- Material provided

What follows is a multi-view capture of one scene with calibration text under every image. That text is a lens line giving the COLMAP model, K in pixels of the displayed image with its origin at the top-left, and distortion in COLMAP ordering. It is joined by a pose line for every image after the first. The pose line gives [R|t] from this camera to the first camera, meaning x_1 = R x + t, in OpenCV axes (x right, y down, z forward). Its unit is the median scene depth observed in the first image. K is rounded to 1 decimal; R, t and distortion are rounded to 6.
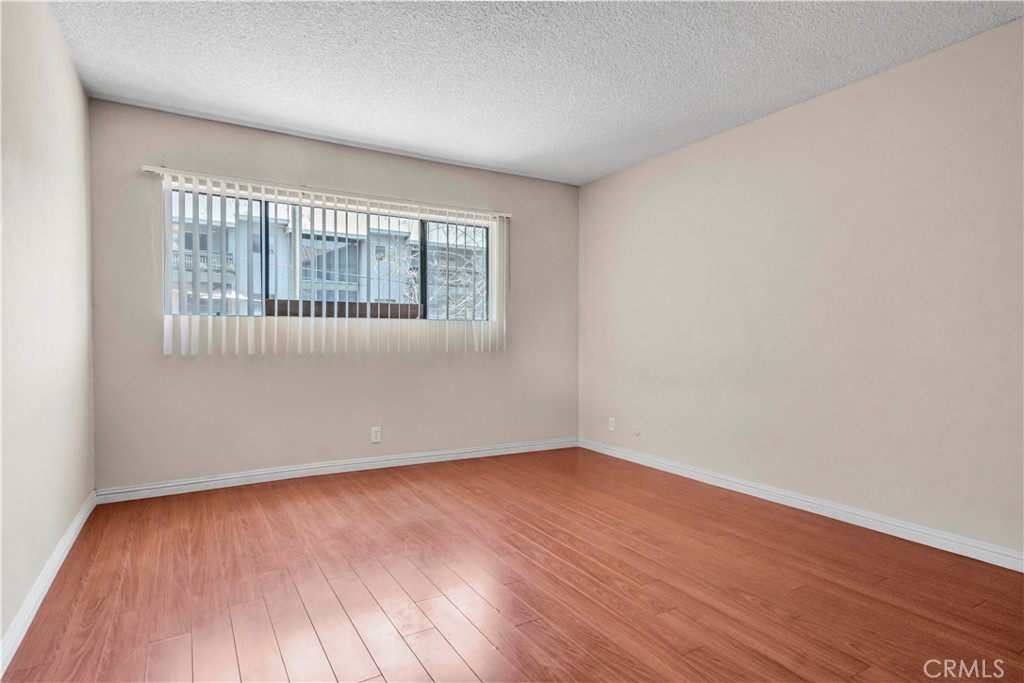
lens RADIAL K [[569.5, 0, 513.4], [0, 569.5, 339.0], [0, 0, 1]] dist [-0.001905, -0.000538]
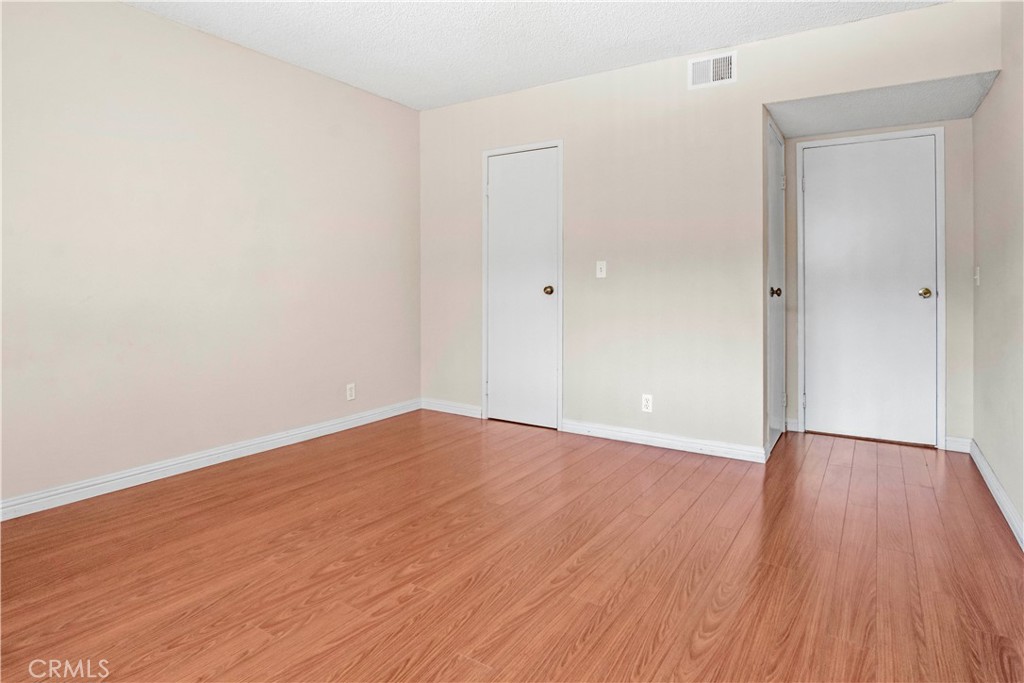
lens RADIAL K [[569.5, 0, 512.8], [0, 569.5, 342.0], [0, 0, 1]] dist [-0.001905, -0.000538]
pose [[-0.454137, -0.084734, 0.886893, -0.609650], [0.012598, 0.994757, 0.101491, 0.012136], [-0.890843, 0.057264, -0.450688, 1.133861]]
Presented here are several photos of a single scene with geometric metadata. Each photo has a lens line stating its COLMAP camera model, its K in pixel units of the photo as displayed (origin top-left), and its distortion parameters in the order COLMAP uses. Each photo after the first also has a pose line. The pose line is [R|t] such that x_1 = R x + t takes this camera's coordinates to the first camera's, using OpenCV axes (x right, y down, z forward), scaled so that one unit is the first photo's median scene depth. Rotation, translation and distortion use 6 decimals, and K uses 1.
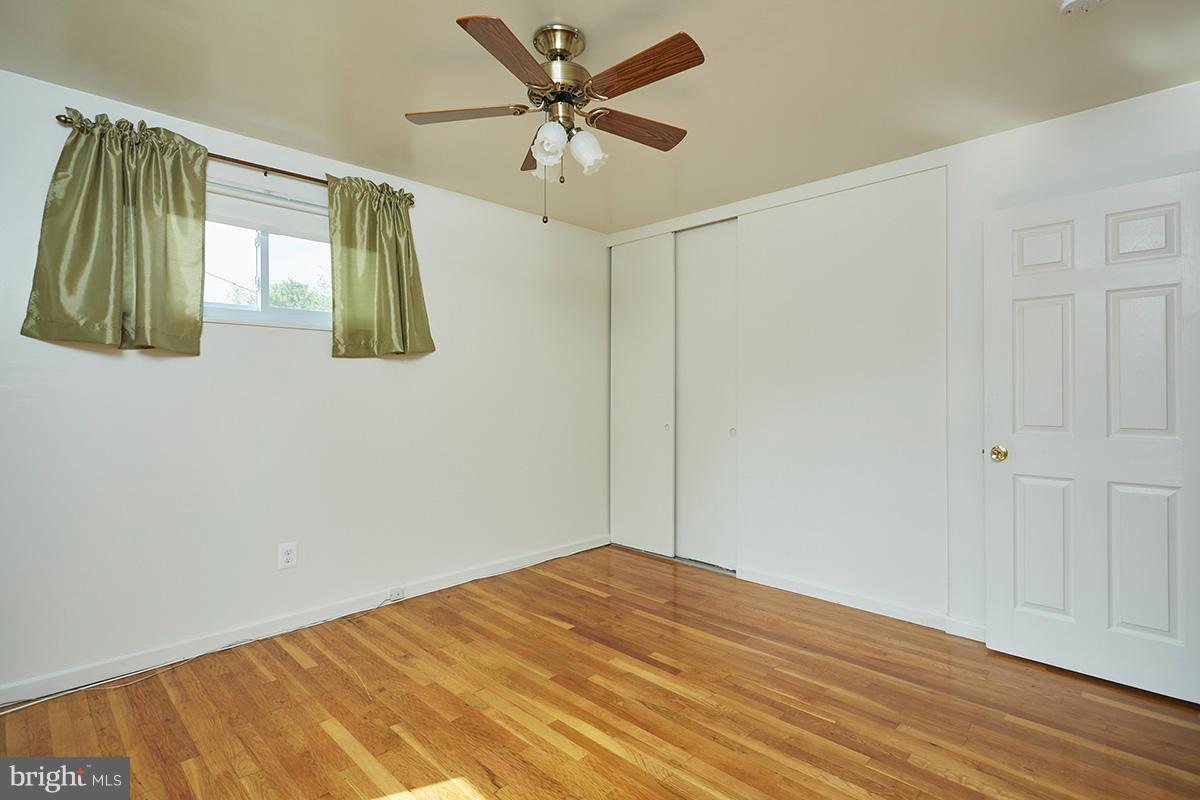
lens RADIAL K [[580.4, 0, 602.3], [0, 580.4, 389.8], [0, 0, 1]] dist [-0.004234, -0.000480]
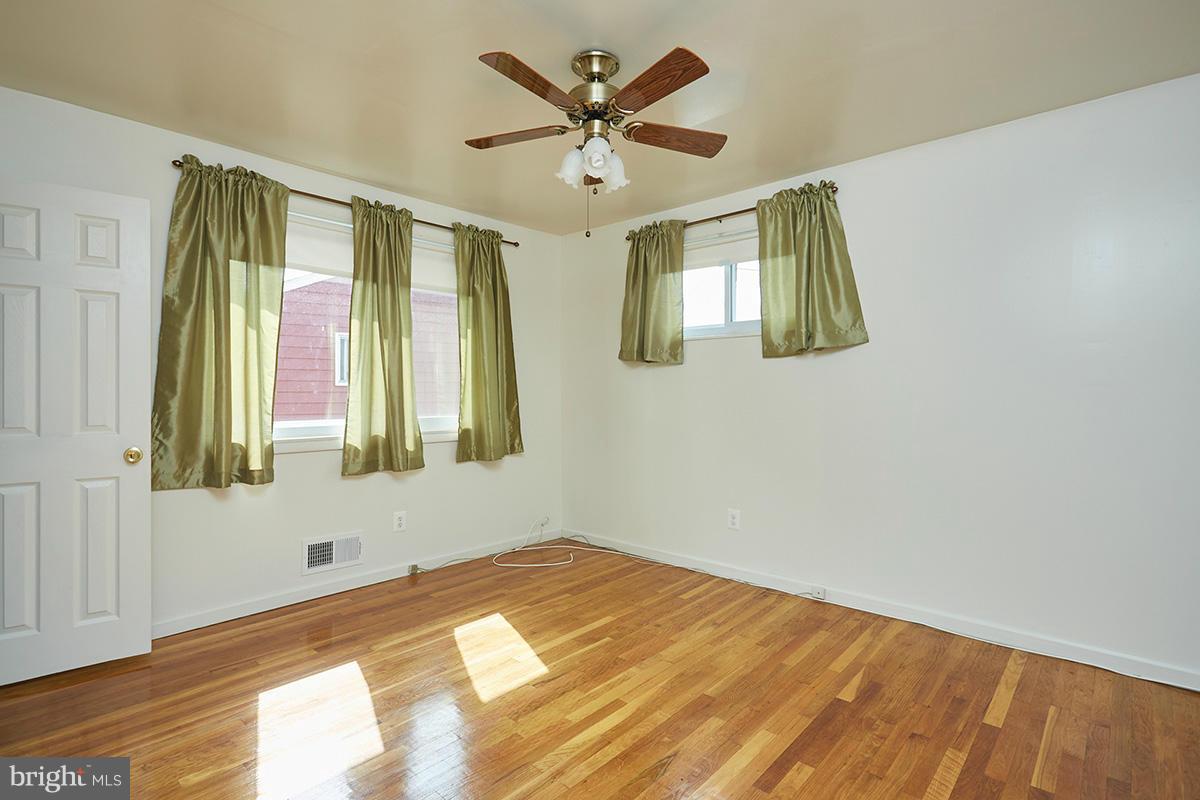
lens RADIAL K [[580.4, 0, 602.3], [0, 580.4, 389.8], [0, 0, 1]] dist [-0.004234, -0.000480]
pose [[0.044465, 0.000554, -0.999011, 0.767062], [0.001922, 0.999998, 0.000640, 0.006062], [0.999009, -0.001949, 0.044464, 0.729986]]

- What is expected
Copy the items from the beginning through the line containing "339.0], [0, 0, 1]] dist [-0.001905, -0.000538]", swapping "displayed" for "shown" and keeping everything else unchanged. Leave the pictures out.

- Task result
What follows is a multi-view capture of one scene with calibration text under every image. That text is a lens line giving the COLMAP model, K in pixels of the shown image with its origin at the top-left, and distortion in COLMAP ordering. It is joined by a pose line for every image after the first. The pose line gives [R|t] from this camera to the first camera, meaning x_1 = R x + t, in OpenCV axes (x right, y down, z forward). Its unit is the median scene depth observed in the first image. K is rounded to 1 decimal; R, t and distortion are rounded to 6.
lens RADIAL K [[569.5, 0, 513.4], [0, 569.5, 339.0], [0, 0, 1]] dist [-0.001905, -0.000538]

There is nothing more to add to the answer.